As a photographer, my gaze ends up deposited in images that are part diary, part autobiography, and part documentary of my perception of a world that revolves around me. This year I will publish my first book, Williamsburg: A place I once called home, a personal narrative about this particular Brooklyn neighborhood that I knew when I arrived in 1994. Williamsburg, before it was gentrified, was a place of desolate streets, closed factories, and run down buildings, where young people, many of them artists, came to live affordably.
For the past two years I have been photographing a new generation of artists, spectators and performers that have now moved beyond the borders of Williamsburg to Bushwick and beyond, in search of their own safe spaces and affordable living.
My ongoing project High Voltage became my energy source, my road to understanding a generation that has the desire to change the power balance through direct intervention on reality — giving more importance to creation and participation and less to the finished product.

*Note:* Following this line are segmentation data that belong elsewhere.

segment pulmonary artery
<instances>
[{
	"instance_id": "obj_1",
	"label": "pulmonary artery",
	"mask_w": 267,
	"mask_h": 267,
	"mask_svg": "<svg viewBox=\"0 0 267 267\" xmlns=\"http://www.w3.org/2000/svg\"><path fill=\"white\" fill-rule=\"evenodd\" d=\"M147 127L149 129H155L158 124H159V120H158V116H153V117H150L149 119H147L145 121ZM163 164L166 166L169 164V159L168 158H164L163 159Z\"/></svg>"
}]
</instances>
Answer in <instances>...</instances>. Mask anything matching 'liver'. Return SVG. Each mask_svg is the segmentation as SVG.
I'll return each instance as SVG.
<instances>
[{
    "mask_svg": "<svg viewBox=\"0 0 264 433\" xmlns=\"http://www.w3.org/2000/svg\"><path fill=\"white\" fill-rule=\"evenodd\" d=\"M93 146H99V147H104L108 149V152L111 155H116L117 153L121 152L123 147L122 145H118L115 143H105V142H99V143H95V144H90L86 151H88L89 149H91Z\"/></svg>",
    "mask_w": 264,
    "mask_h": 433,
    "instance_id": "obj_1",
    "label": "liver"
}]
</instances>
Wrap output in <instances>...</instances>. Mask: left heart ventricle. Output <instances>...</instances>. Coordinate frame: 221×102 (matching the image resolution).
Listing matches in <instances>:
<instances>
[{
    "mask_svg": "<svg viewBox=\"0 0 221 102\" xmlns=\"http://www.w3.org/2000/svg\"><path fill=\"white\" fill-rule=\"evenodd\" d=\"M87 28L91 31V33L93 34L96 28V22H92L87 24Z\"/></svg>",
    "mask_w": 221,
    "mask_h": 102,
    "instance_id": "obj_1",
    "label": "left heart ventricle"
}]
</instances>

As I went deeper into photographing my subjects I found a common thread between performers and spectators: they veered toward extremes to provoke themselves to confront social norms by giving themselves over to sexual and visual ways of participating.
Over time, my project has turned into an ongoing reflection of a generation alarmed by the rise of a new Puritan religious social movement that is imposing restraints on sexual expression, contraception, abortion, gender and sexuality — sharply restricting the freedom of individuals.
This is their way of challenging the rules of law and defending personal freedoms, now more then ever under fire.
Most of these events take place in theaters or performing art spaces with few rules or limitations — now safe havens for performers and spectators alike.